= Parque de la Independencia =

Park in Argentina

Map of Rosario, highlighting the park (in green) and major streets (red).

The Parque de la Independencia (Independence Park) is a large public park in Rosario, . It is located near the geographical center of the city, its limits defined by Moreno Street and three important avenues: Pellegrini Avenue, Ovidio Lagos Avenue, and 27 de Febrero Boulevard. It has a surface area of 1.26 km2.

==Attractions==

There is an area reserved for fairs, initially intended for agricultural expositions, then also industry and commerce.
At the Calendar every evening since 1946 gardeners re-arrange the flowers to show the date written on the ground.

The park includes a number of gardens.
The Rosedal (Rose Garden), finished in 1915, with several species of roses, as well as sculptures and fountains.
The French Garden, built in 1942, with many flower arrangements and a large marble fountain.
The Children's Garden, an area of 35,000 m2 with amusement and educational facilities.

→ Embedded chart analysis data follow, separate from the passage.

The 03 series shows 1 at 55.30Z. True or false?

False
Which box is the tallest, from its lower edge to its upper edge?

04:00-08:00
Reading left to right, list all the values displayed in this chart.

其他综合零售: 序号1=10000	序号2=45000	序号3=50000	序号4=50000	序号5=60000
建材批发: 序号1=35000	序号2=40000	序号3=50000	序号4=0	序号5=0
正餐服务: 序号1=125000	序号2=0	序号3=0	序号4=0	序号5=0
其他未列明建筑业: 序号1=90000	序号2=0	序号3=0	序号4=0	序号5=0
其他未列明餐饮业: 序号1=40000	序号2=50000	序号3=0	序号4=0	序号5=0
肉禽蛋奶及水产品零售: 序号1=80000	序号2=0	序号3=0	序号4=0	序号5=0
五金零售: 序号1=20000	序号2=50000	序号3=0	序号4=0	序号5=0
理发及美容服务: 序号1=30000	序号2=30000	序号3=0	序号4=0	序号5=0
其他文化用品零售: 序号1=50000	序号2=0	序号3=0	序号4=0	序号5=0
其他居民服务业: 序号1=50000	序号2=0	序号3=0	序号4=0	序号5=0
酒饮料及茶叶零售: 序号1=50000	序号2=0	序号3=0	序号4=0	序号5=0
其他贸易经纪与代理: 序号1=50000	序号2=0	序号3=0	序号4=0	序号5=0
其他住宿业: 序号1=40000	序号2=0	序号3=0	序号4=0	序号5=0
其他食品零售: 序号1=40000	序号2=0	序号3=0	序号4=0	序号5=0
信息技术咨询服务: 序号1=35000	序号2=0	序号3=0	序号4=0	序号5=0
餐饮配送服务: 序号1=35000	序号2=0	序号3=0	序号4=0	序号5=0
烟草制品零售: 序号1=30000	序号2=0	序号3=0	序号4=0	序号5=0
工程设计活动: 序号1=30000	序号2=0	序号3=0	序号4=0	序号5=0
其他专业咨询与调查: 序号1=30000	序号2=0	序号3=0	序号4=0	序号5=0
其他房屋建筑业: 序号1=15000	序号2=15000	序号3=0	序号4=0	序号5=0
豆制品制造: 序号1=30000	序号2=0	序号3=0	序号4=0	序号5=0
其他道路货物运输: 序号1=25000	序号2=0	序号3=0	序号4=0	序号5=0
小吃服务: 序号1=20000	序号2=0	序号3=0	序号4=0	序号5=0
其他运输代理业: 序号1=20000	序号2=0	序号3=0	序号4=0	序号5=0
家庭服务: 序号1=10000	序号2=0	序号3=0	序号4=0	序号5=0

The park includes a number of museums.
The Museum of the City, opened in 1902, initially the School of Gardener Apprentices.
The Juan B. Castagnino Fine Arts Museum, opened in 1937.
The Dr. Julio Marc Provincial Historical Museum, opened in 1939.

The Jorge Newbery Municipal Stadium, started in 1925, the first state-funded sports venue for public use in the country. It hosted the 2005 South American Junior Championships in Athletics.
The Patinódromo Municipal "Roberto Tagliabué" (Municipal Skating Rink), opened for the 1982 Southern Cross Games and host of the 2014 Inline speed skating World Championship.
The park also hosts three sports clubs: Club Gimnasia y Esgrima, Club Atlético Newell's Old Boys (one of the main football teams in the city),
Club Atlético Provincial.
The park also includes the former Rosario Jockey Club's horsetrack.

==History==
The Parque de la Independencia was the first park in the city. Its origin lies in four public squares at the intersection of two then newly opened large boulevards, Santafesino and Argentino (today Oroño Boulevard and Pellegrini Avenue). The four-part plaza was named Independencia.

In 1900 the provincial government authorized the municipality, presided by mayor Luis Lamas, to expropriate the lands to create a new park. The plans for the park were drawn by landscape architect Carlos Thays (famous for his work in the Buenos Aires Botanical Garden, among many others). In 1901 the municipality built the internal avenues and roads, an artificial lake and, with the earth removed for the lake, a small artificial hill (even today known as La Montañita, the Little Mountain). That year, also, the First Festival of the Tree took place, and 6,000 trees were planted by students in the park, which was inaugurated on 1 January 1902.